Milyonlarca özel dal çalışanını yakından ilgilendiren bir karara imza atan Yargıtay, İş Kanunu’ndaki amir karara nazaran iş arama müsaadesinden yararlanma çalışanın isteği kuralına bağlı tutulmadığına hükmetti. Yüksek mahkeme; talep bulunmasa da personele iş arama müsaadesi verilmesi gerektiğine, patronun bu hususta bir taktir hakkına sahip olmadığına hükmetti.
İş Mahkemesi’ne başvuran bir personel, kıdemi 5 yıldan fazla olan personelin ihbar önelinin 22 hafta olduğu ve ihbar öneli içerisinde patronun her gün günde 4 saat iş arama müsaadesi vermek mecburiyetinde olduğunun düzenlendiğini bildirdi. İş arama müsaadesi kullandırılmadan çalıştırıldığını belirten davacı emekçi, iş arama müsaadelerine ait fiyatın yüzde 100 artırımlı olarak ödenmesi gerektiğini ileri sürerek iş arama müsaadesi alacağının faiziyle davalıdan tahsilini talep etti. Davalı şirket, argümanları reddetti. Mahkeme, emekçiyi haklı buldu. Yargıtay 22. Hukuk Dariesi kararı bozdu. Tekrar yapılan yargılamada İş Mahkemesi, birinci kararında direndi. Bu kere evrak Yargıtay Hukuk Genel Şurası’na taşındı.

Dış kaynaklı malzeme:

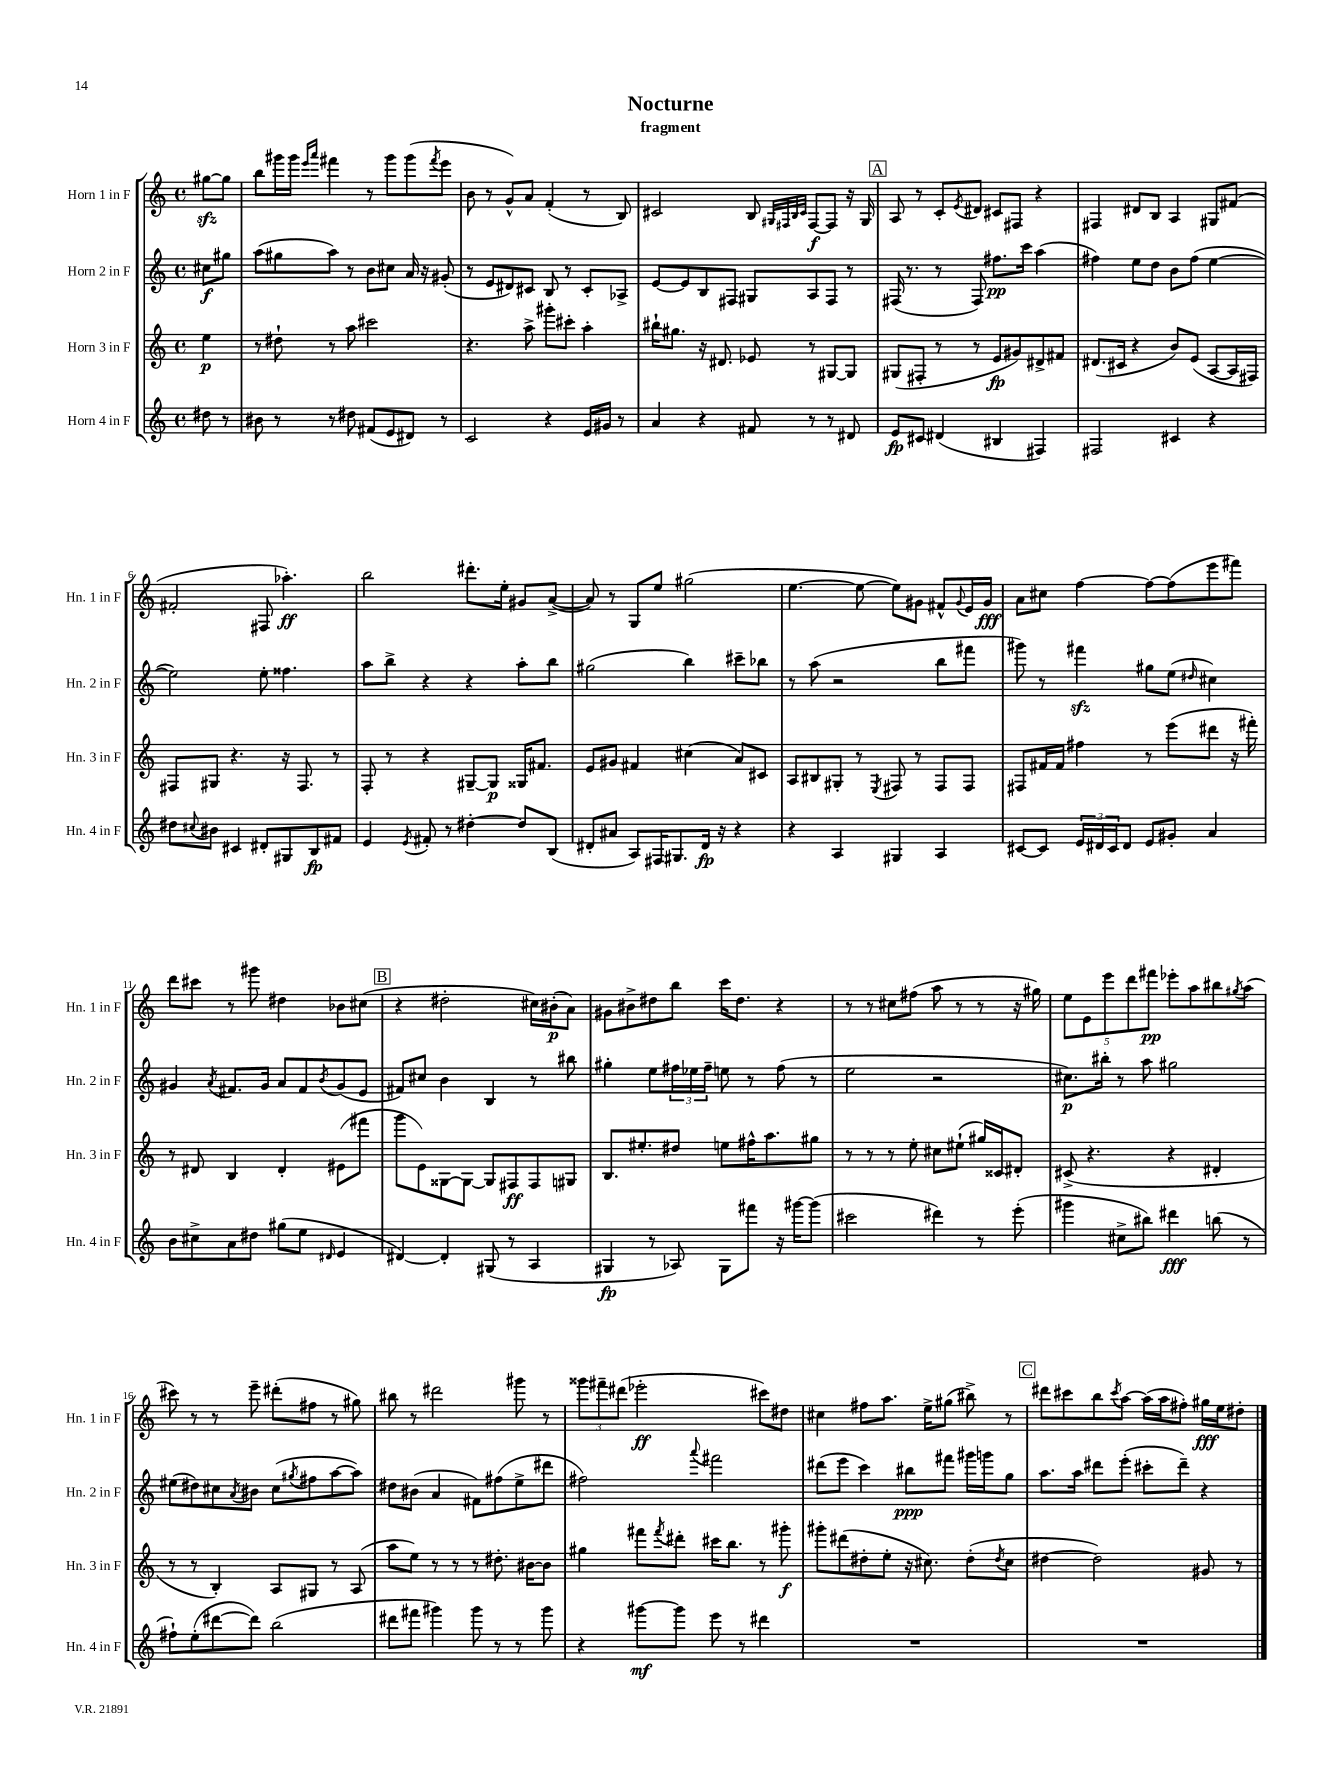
\header { title = "Nocturne" subtitle = "fragment" }
<<
\new StaffGroup <<
\new Staff = "s0" \with { instrumentName = "Horn 1 in F" shortInstrumentName = "Hn. 1 in F" } {
    \clef treble \key c \major \defaultTimeSignature \time 4/4 \partial 4
    gis''8~\sfz gis''8 |
    b''8 gis'''16 gis'''16 \grace { e'''16 a'''16 } fis'''4 r8 gis'''8 gis'''8( \acciaccatura { fis'''8 } e'''8 |
    b'8 r8 g'8-^) a'8 f'4-.( r8 b8) |
    cis'2 b8 \grace { gis32 fis32 b32 cis'32 } fis8~\f fis8 r16 gis16 |
    \mark \markup { \box "A" } a8 r8 c'8-. \acciaccatura { e'8 } dis'8 cis'8 fis8 r4 |
    fis4 dis'8 b8 a4 gis8 fis'8( |
    fis'2-. fis8 aes''4.-.\ff) |
    b''2 dis'''8.-. e''16-. gis'8 a'8~->( |
    a'8) r8 g8 e''8 gis''2( |
    e''4.~ e''8~ e''8) gis'8 fis'8-^ \appoggiatura { gis'8 } e'16 gis'16\fff |
    a'8 cis''8 f''4~ f''8~ f''8( e'''8 fis'''8) |
    d'''8 cis'''8 r8 gis'''8 dis''4 bes'8 cis''8( |
    \mark \markup { \box "B" } r4 dis''2-. cis''16) bis'16-.\p( a'8) |
    gis'8 bis'8-> dis''8 b''8 c'''16 dis''8. r4 |
    r8 r8 cis''8 fis''8( a''8 r8 r8 r16 gis''16) |
    \tuplet 5/4 { e''8 e'8 e'''8 d'''8 fis'''8\pp } ees'''8-. a''8 bis''8 \acciaccatura { gis''8 } a''8( |
    cis'''8) r8 r8 e'''8-- dis'''8-.( fis''8 r8 gis''8) |
    bis''8 r8 dis'''2 gis'''8 r8 |
    \tuplet 3/2 { gisis'''8 fis'''8-- dis'''8( } ees'''2-.\ff cis'''8) dis''8 |
    cis''4 fis''8 a''8. e''16-> gis''8( bis''8->) r8 |
    \mark \markup { \box "C" } dis'''8 cis'''8 b''8 \acciaccatura { cis'''8 } a''8~ a''16( a''16 fis''8-.) gis''16\fff e''16 dis''8-. \bar "|." |
}
\new Staff = "s1" \with { instrumentName = "Horn 2 in F" shortInstrumentName = "Hn. 2 in F" } {
    \clef treble \key c \major \defaultTimeSignature \time 4/4 \partial 4
    cis''8\f gis''8 |
    a''8( gis''8 a''8) r8 b'8 cis''8 a'16 r16 gis'8-.( |
    r8 e'8 dis'8) cis'8 b8 r8 cis'8-. aes8-> |
    e'8~ e'8 b8 fis8 gis8 a8 fis8 r8 |
    \mark \markup { \box "A" } fis16( r8. r8 fis8) fis''8.\pp c'''16 a''4( |
    fis''4) e''8 d''8 b'8 fis''8( e''4~ |
    e''2) e''8-. fisis''4. |
    a''8 b''8-> r4 r4 a''8-. b''8 |
    gis''2( b''4) cis'''8-- bes''8 |
    r8 a''8( r2 b''8 fis'''8 |
    gis'''8) r8 fis'''4\sfz gis''8 e''8( \grace { dis''16 } cis''4) |
    gis'4 \acciaccatura { a'8 } fis'8. gis'16 a'8 fis'8 \acciaccatura { b'8 } gis'8( e'8 |
    \mark \markup { \box "B" } fis'8) cis''8 b'4 b4 r8 bis''8 |
    gis''4-. e''8 \tuplet 3/2 { fis''16 ees''16 fis''16-- } e''8 r8 fis''8( r8 |
    e''2 r2 |
    cis''8.\p) bis''16-. r8 a''8 gis''2 |
    eis''8( dis''8) cis''8 \acciaccatura { a'8 } bis'8 cis''8( \acciaccatura { gis''8 } fis''8 a''8~ a''8) |
    dis''8 bis'8( a'4 fis'8) fis''8( e''8-> dis'''8 |
    fis''2) \appoggiatura { a'''8 } fis'''2 |
    dis'''8( e'''8 c'''4) bis''8\ppp fis'''8 gis'''16 g'''16 g''8 |
    \mark \markup { \box "C" } a''8. a''16 dis'''8 e'''8-.( cis'''8-. dis'''8--) r4 \bar "|." |
}
\new Staff = "s2" \with { instrumentName = "Horn 3 in F" shortInstrumentName = "Hn. 3 in F" } {
    \clef treble \key c \major \defaultTimeSignature \time 4/4 \partial 4
    e''4\p |
    r8 dis''8-! r8 a''8 cis'''2 |
    r4. a''8-> gis'''8-. cis'''8-. a''4-. |
    bis''16-! gis''8. r16 dis'8. ees'8 r8 gis8~ gis8 |
    \mark \markup { \box "A" } gis8( fis8-. r8 r8 e'8\fp gis'8) dis'8-> fis'8 |
    dis'8.( cis'16 r4 b'8) e'8( a8~ a16 fis16) |
    fis8 gis8 r4. r16 fis8. r8 |
    f8-. r8 r4 gis8~-- gis8\p gisis16 fis'8. |
    e'8 gis'8 fis'4 cis''4( a'8) cis'8 |
    a8 bis8 gis8-. r8 \acciaccatura { e8 } fis8 r8 fis8 fis8 |
    fis8 fis'16 fis'16 fis''4 r8 e'''8( dis'''8 r16 fis'''16-.) |
    r8 dis'8 b4 dis'4-. eis'8( fis'''8 |
    \mark \markup { \box "B" } g'''8 e'8) gisis8~ gisis8~ gisis8 fis8\ff fis8 gis8 |
    b8. eis''8.-. dis''8 e''8 fis''16-^ a''8. gis''8 |
    r8 r8 r8 e''8-. cis''8 eis''8-!( gis''16) cisis'16 dis'8-. |
    cis'8->( r4. r4 dis'4-. |
    r8 r8 b4-.) a8 gis8 r8 a8( |
    a''8 e''8) r8 r8 r8 dis''8.-. bis'16~ bis'8 |
    gis''4 fis'''8 \acciaccatura { fis'''8 } dis'''8-. cis'''16 b''8. r8 gis'''8-.\f |
    gis'''8-. dis'''8( dis''8-. e''8-. r16 cis''8.) dis''8-.( \acciaccatura { dis''8 } cis''8 |
    \mark \markup { \box "C" } dis''4~ dis''2) gis'8 r8 \bar "|." |
}
\new Staff = "s3" \with { instrumentName = "Horn 4 in F" shortInstrumentName = "Hn. 4 in F" } {
    \clef treble \key c \major \defaultTimeSignature \time 4/4 \partial 4
    dis''8 r8 |
    bis'8 r8 r8 dis''8 fis'8( e'8 dis'8) r8 |
    c'2 r4 e'16 gis'16 r8 |
    a'4 r4 fis'8 r8 r8 dis'8 |
    \mark \markup { \box "A" } e'8\fp cis'8 dis'4( bis4 fis4) |
    fis2 cis'4 r4 |
    dis''8 \appoggiatura { cis''8 } bis'8 cis'4 dis'8-. gis8 b8\fp fis'8 |
    e'4 \acciaccatura { e'8 } fis'8-. r8 dis''4~-. dis''8 b8( |
    dis'8-. ais'8 a8) fis16 gis8. dis'16\fp r16 r4 |
    r4 a4 gis4 a4 |
    cis'8~ cis'8 \tuplet 3/2 { e'16 dis'16 cis'16 } dis'8 e'8 gis'8-. a'4 |
    b'8 cis''8-> a'8 dis''8 gis''8( e''8 \grace { dis'16 } e'4 |
    \mark \markup { \box "B" } dis'4~) dis'4-. gis8( r8 a4 |
    gis4\fp r8 aes8) gis8 fis'''8 r16 gis'''16~ gis'''8( |
    cis'''2 dis'''4) r8 e'''8-.( |
    gis'''4 cis''8-> bis''8) dis'''4\fff b''8( r8 |
    fis''8-!) e''8-.( dis'''8~ dis'''8) b''2( |
    dis'''8 fis'''8 gis'''4) gis'''8 r8 r8 gis'''8 |
    r4 gis'''8~\mf gis'''8 e'''8 r8 dis'''4 |
    R1 |
    \mark \markup { \box "C" } R1 \bar "|." |
}
>>
>>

Kurul, adeta manifesto niteliğinde bir karara imza attı. Patron tarafından iş arama müsaadesinin kullandırılmaması ya da eksik kullandırılması halinde emekçinin iş mukavelesini derhal fesih hakkı bulunduğu hatırlatıldı. Yeni iş arama müsaadesi ihbar öneli içindeki çalışılan günler için kelam konusu olduğu vurgulandı. Kararda şöyle denildi:
“Dolayısıyla hafta tatili, ulusal bayram genel tatil günleri üzere çalışılmayan günler için patronun yeni iş arama müsaadesi vermesi ya da bu müddetlerde dahil olacak biçimde iş arama müsaadesi alacağı hesaplaması kelam konusu olmaz. Hasebiyle bu borç şahsen Kanundan kaynaklanmakta olup çalışanın patrondan iş arama müsaade isteğinde bulunması gerekmediği üzere müsaade istenmesi halinde de patronun kabul edip etmeme yetkisi bulunmamaktadır. Hususun ikinci ve üçüncü fıkralarında düzenlendiği üzere çalışanın talebi yalnızca müsaadenin kullanılma biçimi ve vakti istikametinden dikkate alınması gereken bir kuraldır. Davacının iş arama müsaadesini kullanmadığı ihbar müddetince davalı işyerinde tam gün mesai ile çalıştığı ise sabittir. Hakikaten de İş Kanunundaki amir karara nazaran iş arama müsaadesinden yararlanma çalışanın isteği şartına bağlı tutulmamıştır. Talep bulunmasa da personele iş arama müsaadesi verilmesi zarurî olup patron bu bahiste bir taktir hakkına sahip değildir. Somut olayda olduğu üzere davalı patron tarafından iş arama müsaadesinin kullanılması için yapılan bildirimler de patronu bu yükümlülükten kurtarmaz. Patronun müsaade verildiğini belirttiği gün ve saatlerde çalışılmak istenmesi durumunda çalışana iş verilmemesi gerekir. Ayrıyeten davacı emekçi bildirimlere yaptığı itirazında feshin yasaya ve işyeri uygulamasına alışılmamış olduğunu belirtmiş olup iş arama müsaadesini kullanmayı kabul etmediği istikametinde bir beyan yahut bir itiraz ileri sürmemiştir. Bu sebeple müsaadenin kullandırılması gerekirken çalıştırılan davacıya müsaade kullanmaksızın alacağı fiyata ilaveten çalıştırıldığı mühletin fiyatı de yüzde yüz artırımlı ödenmelidir. Bu sebeple emredici düzenleme gereği müsaadenin kullandırılmasının mecburî olduğunun kabulü ile alacağın karar altına alınması gerektiğini karara bağlayan direnme kararında bir isabetsizlik bulunmamaktadır.”